It’s true, in searching for statistics about how much cement has been used in Shenzhen (I keep hoping some social statistically minded engineer will do the calculations), I stumbled across China’s cement web. One of the articles, relevant to aforesaid search, was the clinker production capacity of China’s ten largest cement producers in 2011.
As of Jan 1, 2012, China’s big cement ten are, in order: Hailuo (海螺水泥)、Southern (南方水泥)、China United (中联水泥)、China Resources (华润水泥)、Sinoma (中材集团)、Hebei East (冀东水泥) 、TCC (台泥水泥)、Sunnsy (山水集团)、Huaxin (华新水泥)、and Hongshi (红狮集团). Together they have the capacity to produce just under 581 million tons of clinker, annually. Just how much can be built with all that cement? Well, the Empire State Building weighs in at 370,000 tons. This means that ten Chinese cement factories produce the mass equivalent of 1,570 Empire State Buildings.
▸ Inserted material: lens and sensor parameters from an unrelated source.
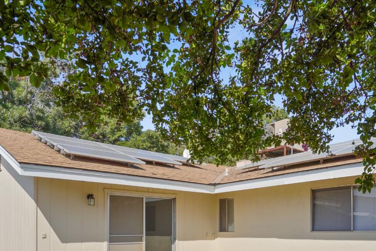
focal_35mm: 31
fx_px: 324
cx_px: 220
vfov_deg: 39.7
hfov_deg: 59.9
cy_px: 219
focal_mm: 16
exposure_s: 1/125
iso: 100
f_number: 11
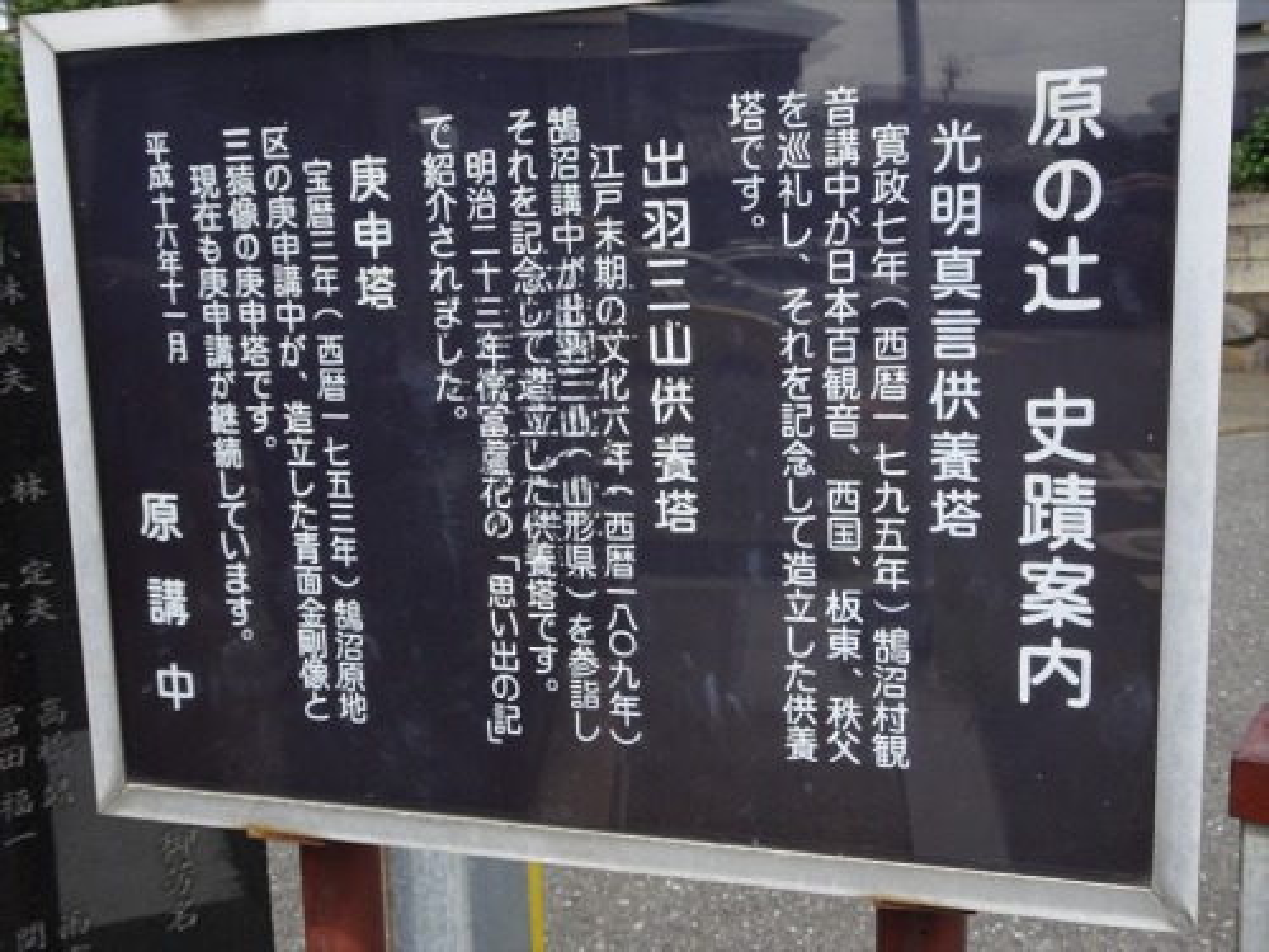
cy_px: 476
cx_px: 634
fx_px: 1320
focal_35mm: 36
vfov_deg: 39.7
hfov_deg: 51.4
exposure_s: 1/400
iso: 80
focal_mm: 6.17
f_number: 4
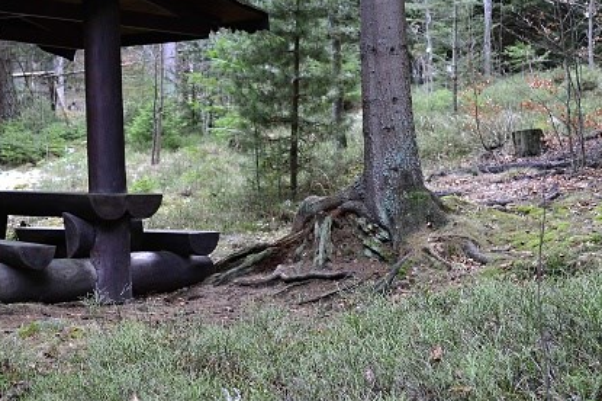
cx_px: 263
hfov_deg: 27.0
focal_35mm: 75
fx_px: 1253
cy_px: 176
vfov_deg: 18.1
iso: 1600
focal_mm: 36
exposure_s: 1/40
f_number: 5
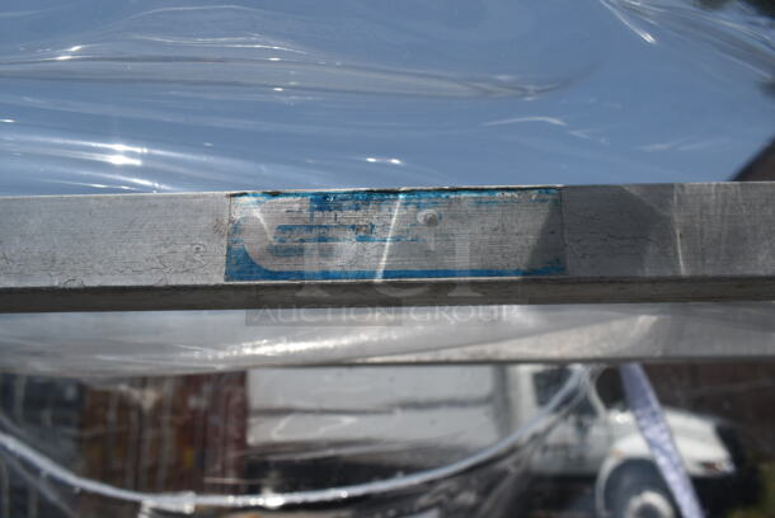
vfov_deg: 48.0
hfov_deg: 67.3
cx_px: 388
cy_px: 259
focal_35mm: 27
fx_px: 582
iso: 100
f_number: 8
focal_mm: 18
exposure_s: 1/500
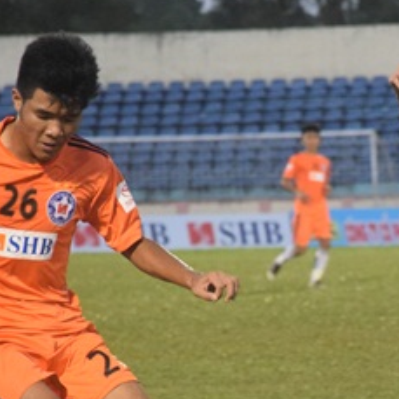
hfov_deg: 3.5
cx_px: 333
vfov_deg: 3.5
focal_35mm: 498
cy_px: 292
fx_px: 6494
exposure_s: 1/320
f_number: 5.6
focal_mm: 140
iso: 3200
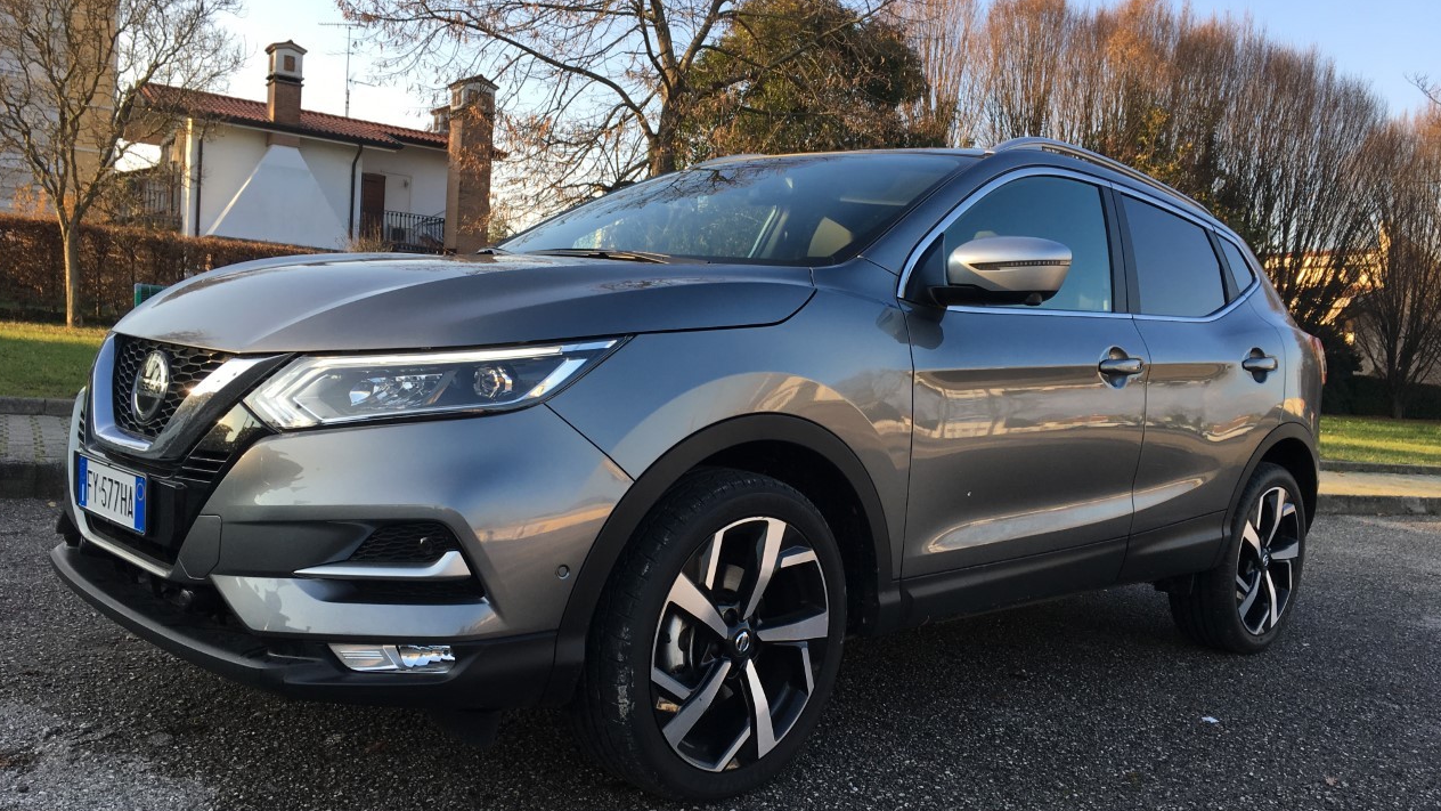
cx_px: 717
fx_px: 1223
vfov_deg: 36.6
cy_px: 462
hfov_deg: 61.0
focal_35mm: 32
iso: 25
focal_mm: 4.15
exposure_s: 1/281
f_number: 2.2
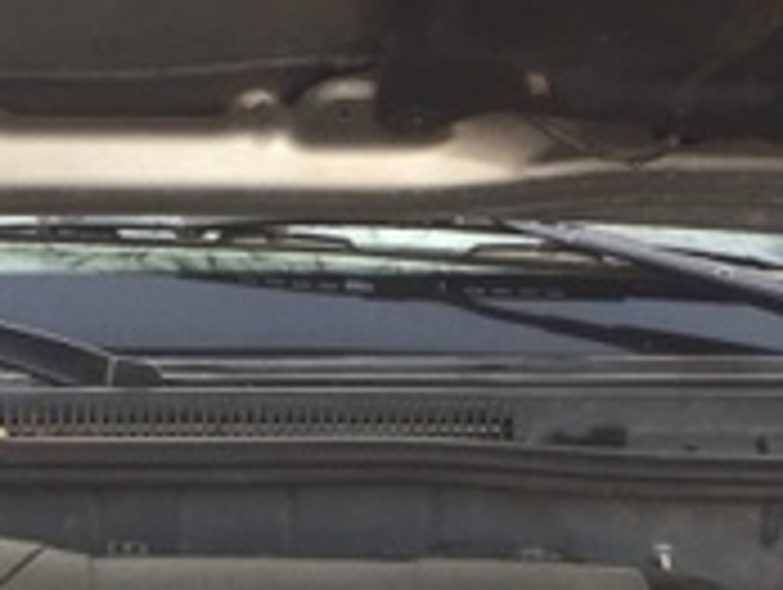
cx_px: 279
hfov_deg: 14.8
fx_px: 3013
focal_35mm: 133
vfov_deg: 10.9
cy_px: 775
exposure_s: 1/100
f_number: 2.2
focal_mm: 4.15
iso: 40
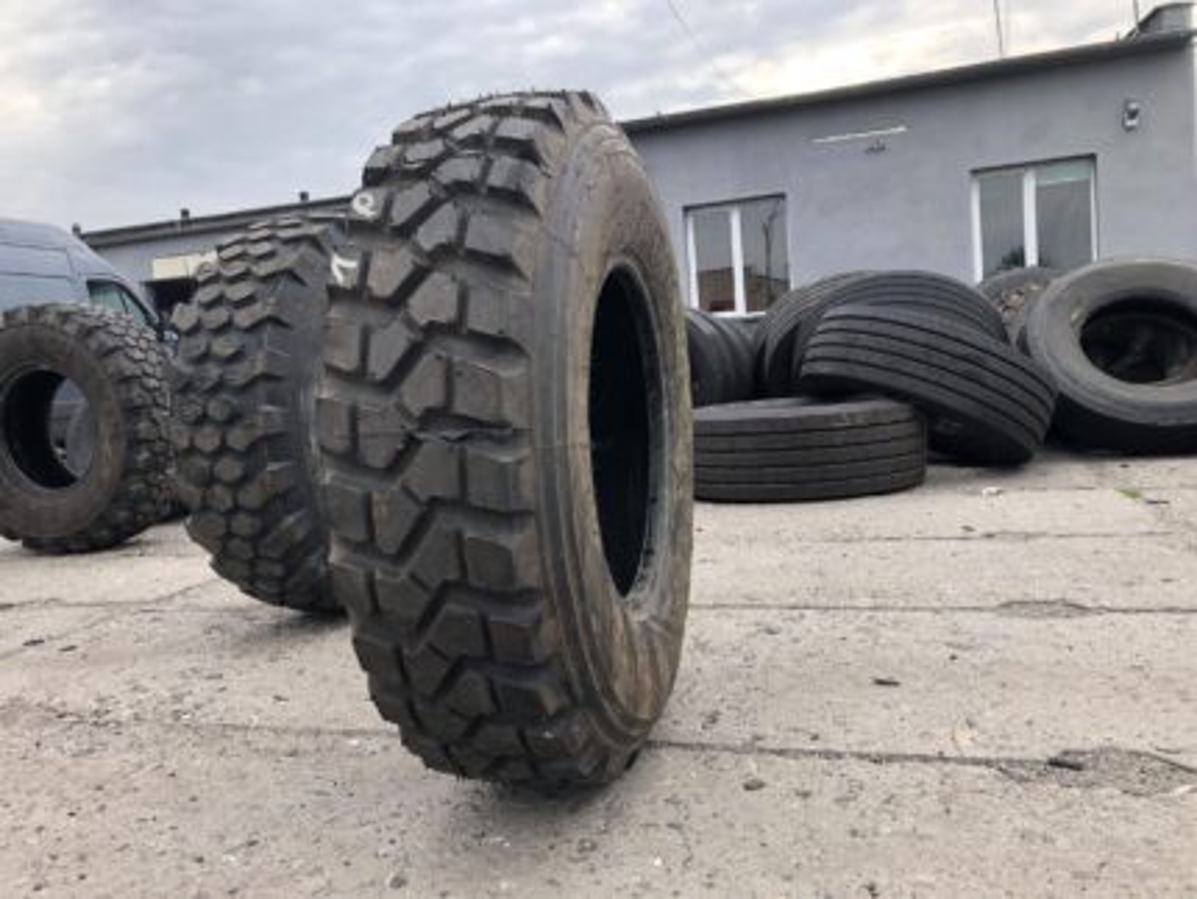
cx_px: 598
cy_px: 450
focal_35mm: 28
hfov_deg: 63.4
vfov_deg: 49.8
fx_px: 969
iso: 20
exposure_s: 1/374
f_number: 1.8
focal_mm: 3.99
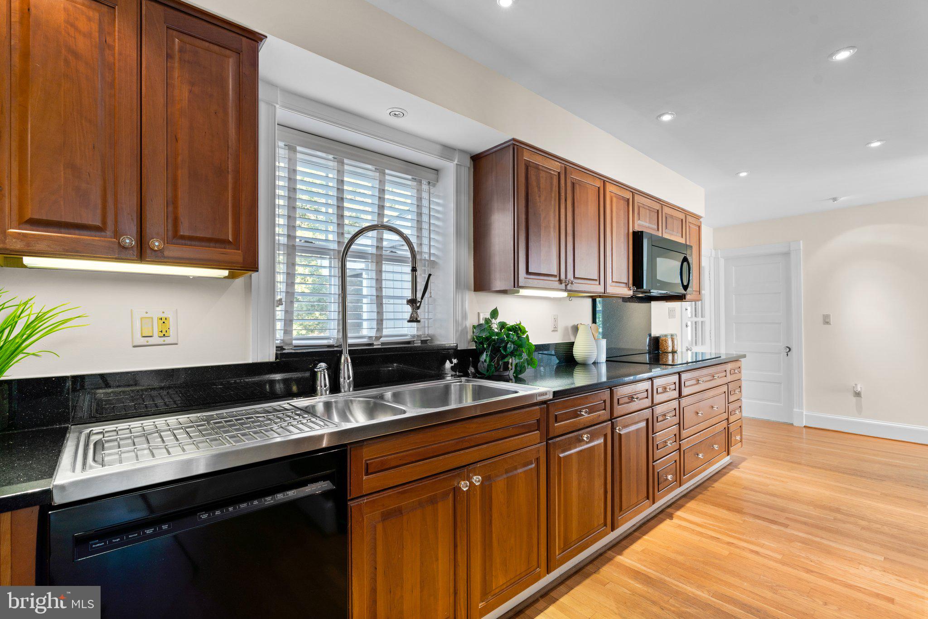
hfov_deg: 96.7
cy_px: 310
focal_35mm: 16
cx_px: 464
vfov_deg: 73.8
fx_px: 412
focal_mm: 16
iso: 100
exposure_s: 1/1.67
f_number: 8
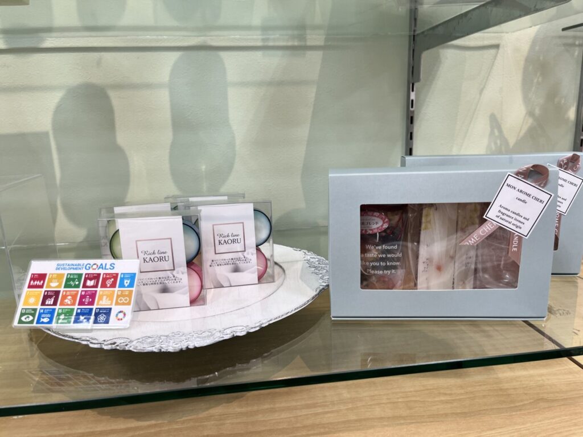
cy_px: 218
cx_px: 292
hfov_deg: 67.3
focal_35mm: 26
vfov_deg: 53.1
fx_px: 438
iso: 50
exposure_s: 1/120
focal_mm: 5.1
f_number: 1.6
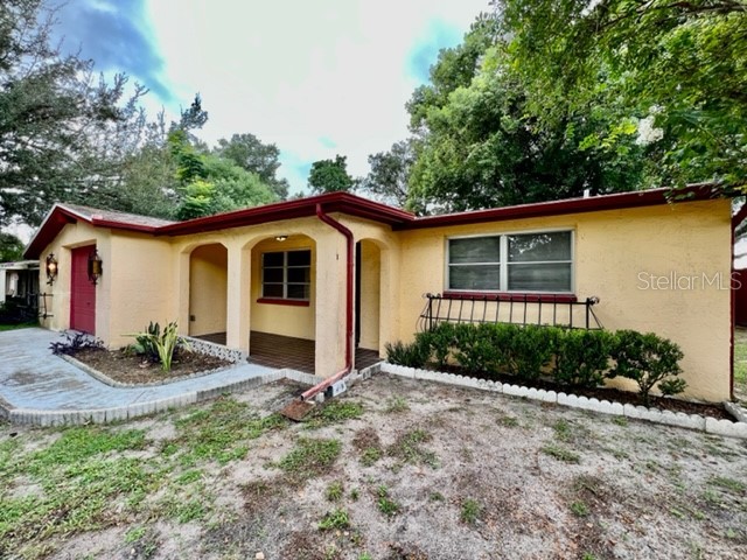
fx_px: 281
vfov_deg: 89.9
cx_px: 374
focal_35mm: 13
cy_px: 280
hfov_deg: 106.2
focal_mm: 1.57
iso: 40
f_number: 1.8
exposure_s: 1/122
Admittedly, mine are all rough statistics. And yes, the Empire State Building is more than concrete. But. The Big Ten aren’t the only clinker producers in China. And. The cement producers are one part of large conglomerates. Some, like China Resources are active developers in Shenzhen. Perhaps it’s no surprise that CR is heavily invested in the SEZ’s urban village renovation projects (Dachong). Nevertheless, my point is simply to contextualize the scale and relative monopolization of wealth development and capital accumulation currently happening in the country.